Somers Inne, Bipat Shandra
Department of Radiology, Academic Medical Centre, University of Amsterdam, G1-212, Meibergdreef 9, 1105 AZ, Amsterdam, The Netherlands.
Eur Radiol. 2017 Aug;27(8):3408-3435. doi: 10.1007/s00330-016-4708-5. Epub 2017 Jan 16.
To obtain a summary positive predictive value (sPPV) of contrast-enhanced CT in determining resectability.
The MEDLINE and EMBASE databases from JAN2005 to DEC2015 were searched and checked for inclusion criteria. Data on study design, patient characteristics, imaging techniques, image evaluation, reference standard, time interval between CT and reference standard, and data on resectability/unresectablity were extracted by two reviewers. We used a fixed-effects or random-effects approach to obtain sPPV for resectability. Several subgroups were defined: 1) bolus-triggering versus fixed-timing; 2) pancreatic and portal phases versus portal phase alone; 3) all criteria (liver metastases/lymphnode involvement/local advanced/vascular invasion) versus only vascular invasion as criteria for unresectability.
Twenty-nine articles were included (2171 patients).

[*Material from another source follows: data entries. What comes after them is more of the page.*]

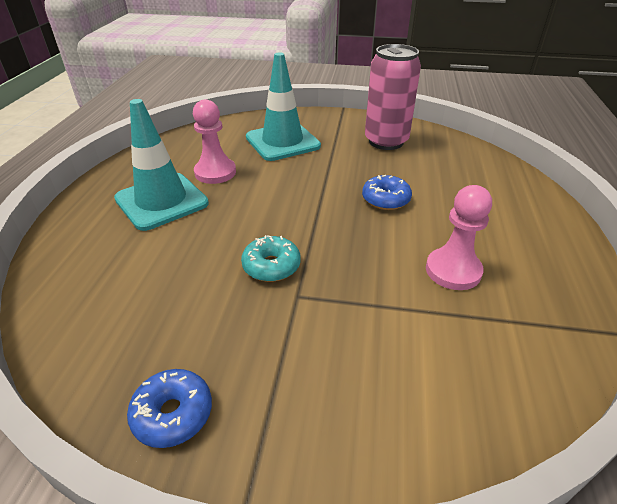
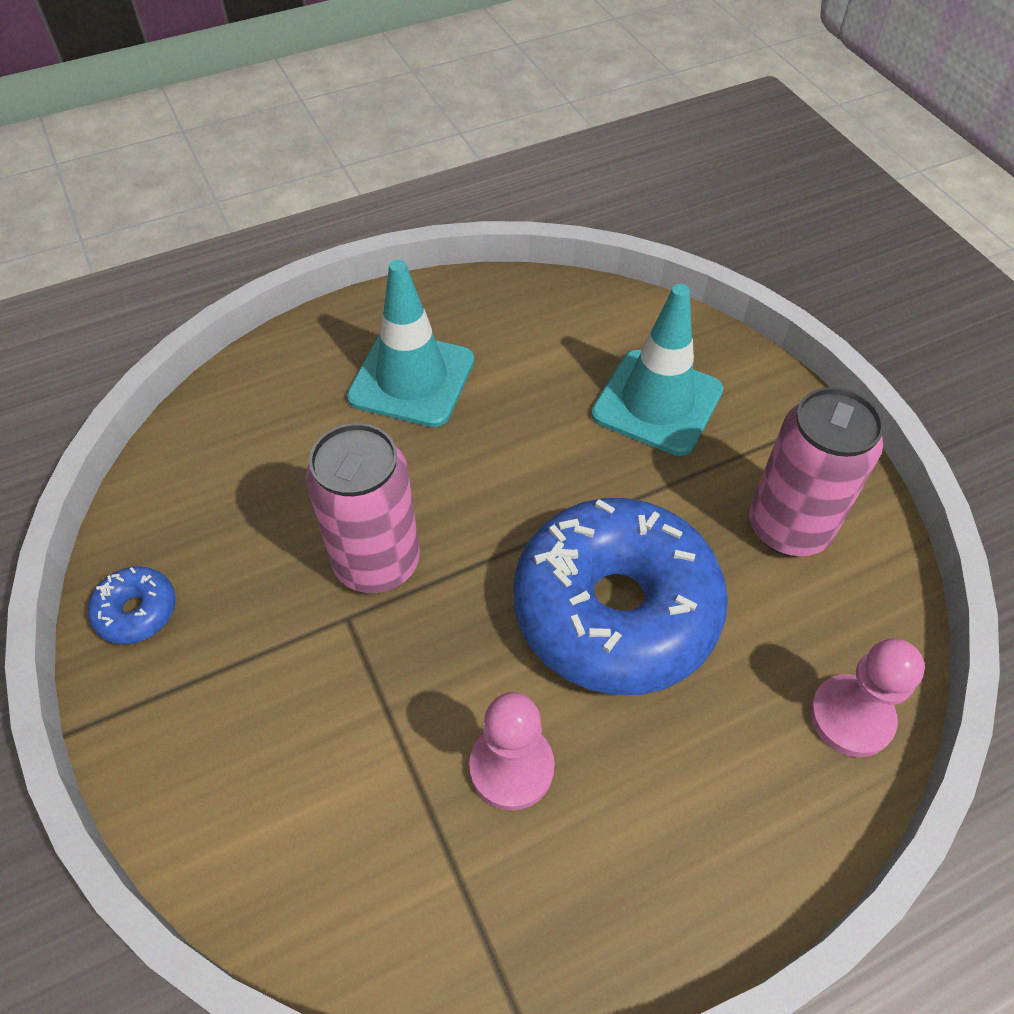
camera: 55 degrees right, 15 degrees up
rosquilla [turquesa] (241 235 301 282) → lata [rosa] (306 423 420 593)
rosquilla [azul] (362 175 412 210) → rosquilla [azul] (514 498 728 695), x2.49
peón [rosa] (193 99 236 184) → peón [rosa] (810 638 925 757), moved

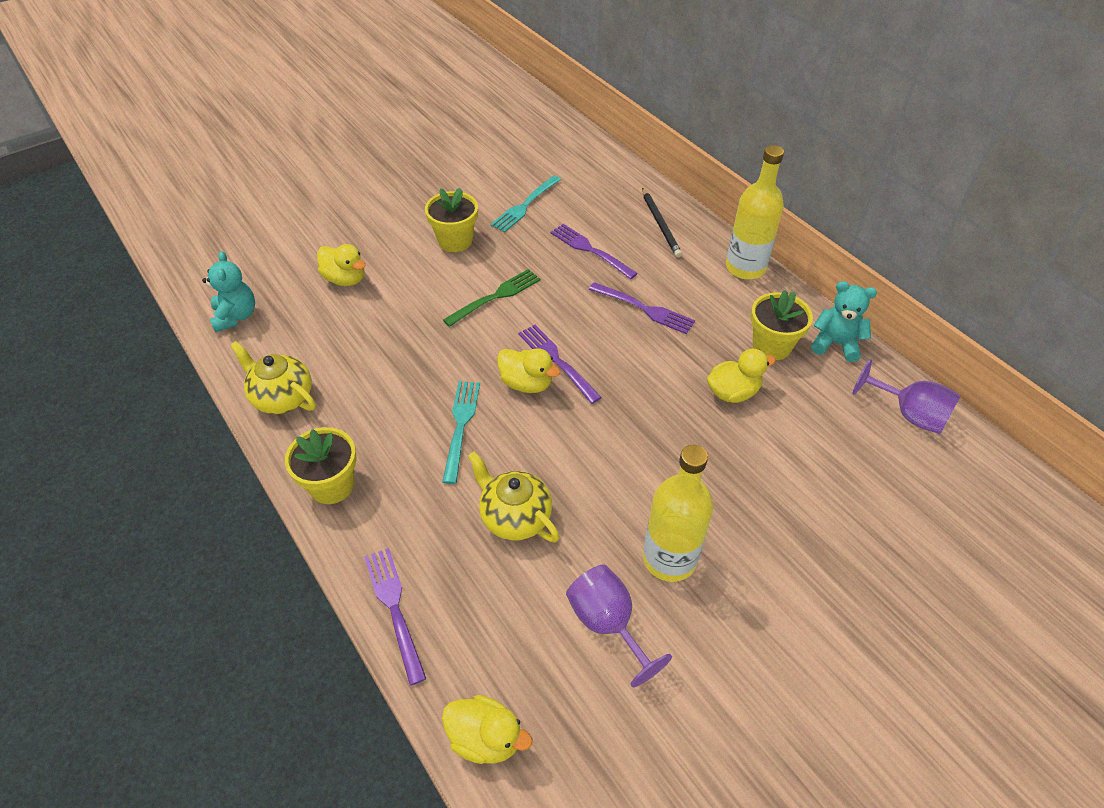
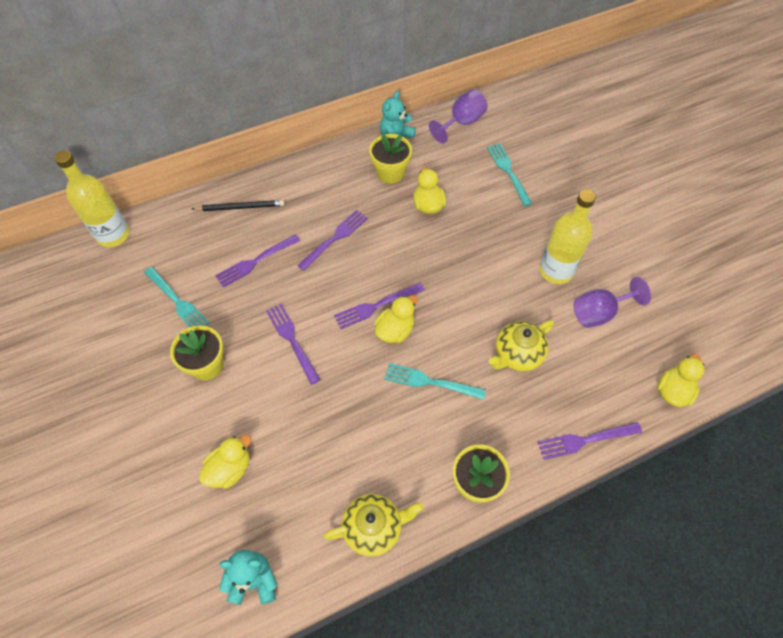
camera: 80 degrees left, 10 degrees up
botella [amarillo] (726 145 784 280) → botella [amarillo] (54 151 130 247), moved
tenedor [verde] (443 269 541 327) → tenedor [morado] (266 304 321 385)
tetera [amarillo] (230 341 316 414) → tetera [amarillo] (324 494 424 557), 150 degrees counterclockwise
- → tenedor [turquesa] (487 143 532 206)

Most studies were performed in multicentre settings, initiated by the department of radiology and retrospectively performed. The I-value was 68%, indicating heterogeneity of data. The sPPV was 81% (95%CI: 75-86%). False positives were mostly liver, peritoneal, or lymphnode metastases. Bolus-triggering had a slightly higher sPPV compared to fixed-timing, 87% (95%CI: 81-91%) versus 78% (95%CI: 66-86%) (p = 0.077). No differences were observed in other subgroups.
This meta-analysis showed a sPPV of 81% for predicting resectability by CT, meaning that 19% of patients falsely undergo surgical exploration.
• Predicting resectability of pancreatic cancer by CT is 81% (95%CI: 75-86%). • The percentage of patients falsely undergoing surgical exploration is 19%. • The false positives are liver metastases, peritoneal metastases, or lymph node metastases.
获得对比增强CT在确定可切除性方面的汇总阳性预测值(sPPV)。
检索并检查2005年1月至2015年12月的MEDLINE和EMBASE数据库以确定纳入标准。由两名审阅者提取有关研究设计、患者特征、成像技术、图像评估、参考标准、CT与参考标准之间的时间间隔以及可切除性/不可切除性的数据。我们采用固定效应或随机效应方法来获得可切除性的sPPV。定义了几个亚组:1)团注触发与固定时间;2)胰腺期和门静脉期与仅门静脉期;3)所有标准(肝转移/淋巴结受累/局部进展/血管侵犯)与仅血管侵犯作为不可切除性的标准。
纳入29篇文章(2171例患者)。大多数研究是在多中心环境中进行的,由放射科发起并进行回顾性研究。I值为68%,表明数据存在异质性。sPPV为81%(95%CI:75 - 86%)。假阳性主要是肝、腹膜或淋巴结转移。与固定时间相比,团注触发的sPPV略高,分别为87%(95%CI:81 - 91%)和78%(95%CI:66 - 86%)(p = 0.077)。在其他亚组中未观察到差异。
这项荟萃分析显示CT预测可切除性的sPPV为81%,这意味着19%的患者接受了不必要的手术探查。
• CT预测胰腺癌可切除性的准确率为81%(95%CI:75 - 86%)。• 接受不必要手术探查的患者比例为19%。• 假阳性为肝转移、腹膜转移或淋巴结转移。